Pierre Westerholm shares the journey on taking regenerative down-like biomaterial to the runway
The Beckmans School of Design student describes himself as being very sceptical of almost all companies out there today. That was until he received the material.
12 Feb 2024

Pierre Westerholm is studying his last term in the fashion program at Beckmans School of Design in Stockholm. Last week, he participated in the school’s show, Beckmans Unveiled, as part of its annual Fashion Collaboration project, together with established fashion brands.

— The theme for the project has focused on physical and environmental pressures and how they affect us personally, the social sphere, and our surroundings, he says. Being in my fifth year of studying fashion, I’ve definitely experienced these types of pressures in different ways.

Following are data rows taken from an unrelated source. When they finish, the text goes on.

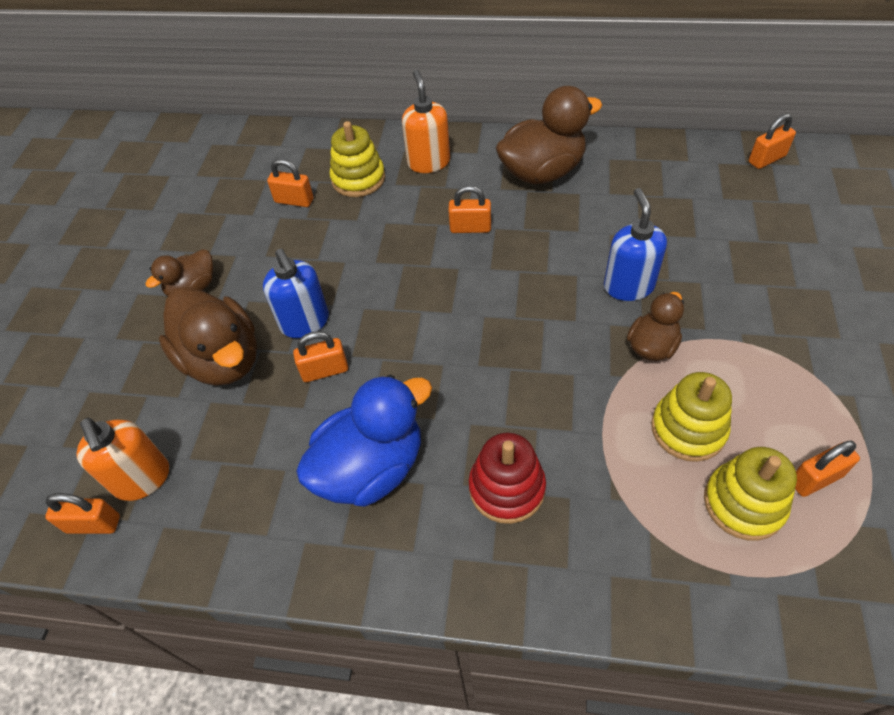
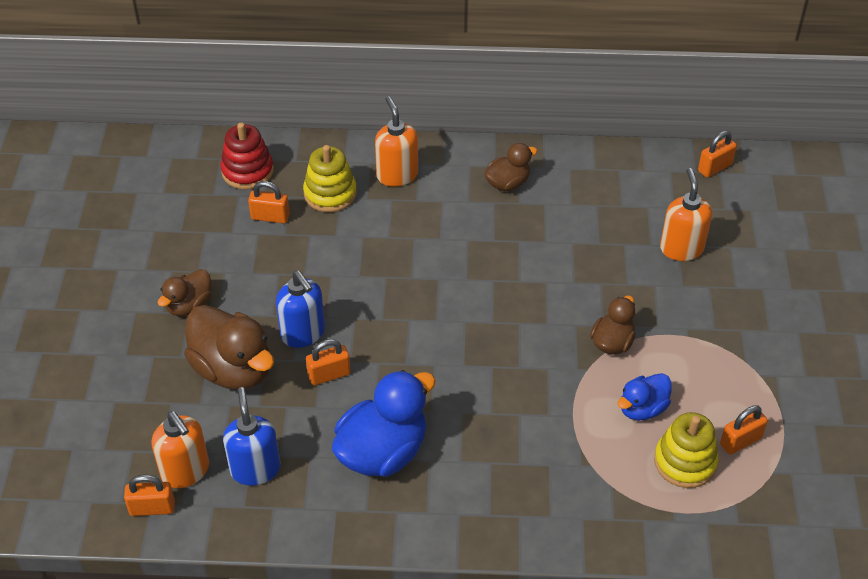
camera: 10 degrees left, 5 degrees down
orange padlock [448,185,491,233] -> none
red stacking toy [469,433,546,524] -> red stacking toy moved to [220,123,274,189]
brown duck [496,86,602,184] -> brown duck [484,143,537,191], size x0.56
blue soap dispenser [604,188,667,301] -> blue soap dispenser moved to [223,387,280,486]
yellow stacking toy [651,372,732,462] -> blue duck [618,373,672,420]
none -> orange soap dispenser [660,168,712,261]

— So, with that in mind and with my collaborator Ponda, it felt entirely natural to develop an outerwear collection. I wanted to play with the senses and create hybrid garments that can withstand our pressured climate while also influencing the wearer. I wanted to reinforce the garments with some association to calmness and recovery. So, when I was watering my dead monstera plant supported by a bamboo stick, I had the idea of wind chimes. Wind chimes are such beautiful objects in themselves and advocate so much. They create harmony and happiness; some believe they ward off evil spirits. But above all, they create sound. A garment that can respond to itself. I quickly noticed in the process that you become very aware of the garments when standing beside or wearing them, and it truly became a strong driving force for the entire project.

You mentioned your collaborator, Ponda — which is a highly innovative company.

— Yes, they have developed a product that is not only a substitute for bird down but also restores wetlands when cultivating the product. Personally, I am very sceptical of almost all companies out there today. But Ponda’s product is genuinely sustainable; it gives more than it takes from our climate. The substitute they have developed is called BioPuff and is simply cattail down that they cultivate in wetlands and then ’harvest.’, Westerholm explains, continuing.

Previously known as SaltyCo, Ponda’s textiles for the fashion industry are made from plants that can heal damaged wetlands. General textile supply chains are of course highly degenerative, from damaging lands to high carbon emissions, and Ponda aims to transform these into regenerative ones. The first product, BioPuff, is a plant-based alternative to goose-down for outdoor-wear insulation.

— I was truly impressed when I received the material because it has the same characteristics as bird down, says Westerholm. It was a bit tricky at first when I didn’t understand how much volume the material itself took from the pattern pieces. But I quickly understood how to structure the constructions to get what I wanted. I think this project has been the most educational for my part. Especially learning to handle quilted constructions but also working with an external partner like Ponda.

Photography: Fredrik Andersson Andersson

What happens to the collection now?

— Right now, the collection is hanging in storage at my place. I’ve received some inquiries from people who are interested, and it’s really rewarding to get this compensation from all the early mornings and late nights. But if I were to do something with this, I would need to find a business partner who can handle the non-creative work and maybe my tempo. We’ll see what happens.

Will you continue to work with BioPuff?

— Absolutely. Their product is so incredibly strong, so I’m more than happy to be part of their journey. Right now, I’m in the middle of my graduation collection, which will be shown this spring, and I will certainly use Ponda’s substitute for that. We’ve had such a good dialogue throughout the work and will continue to have it in the future. Nothing is set in stone yet, but we have talked about certain projects. And I’m always looking for new interesting materials to work with.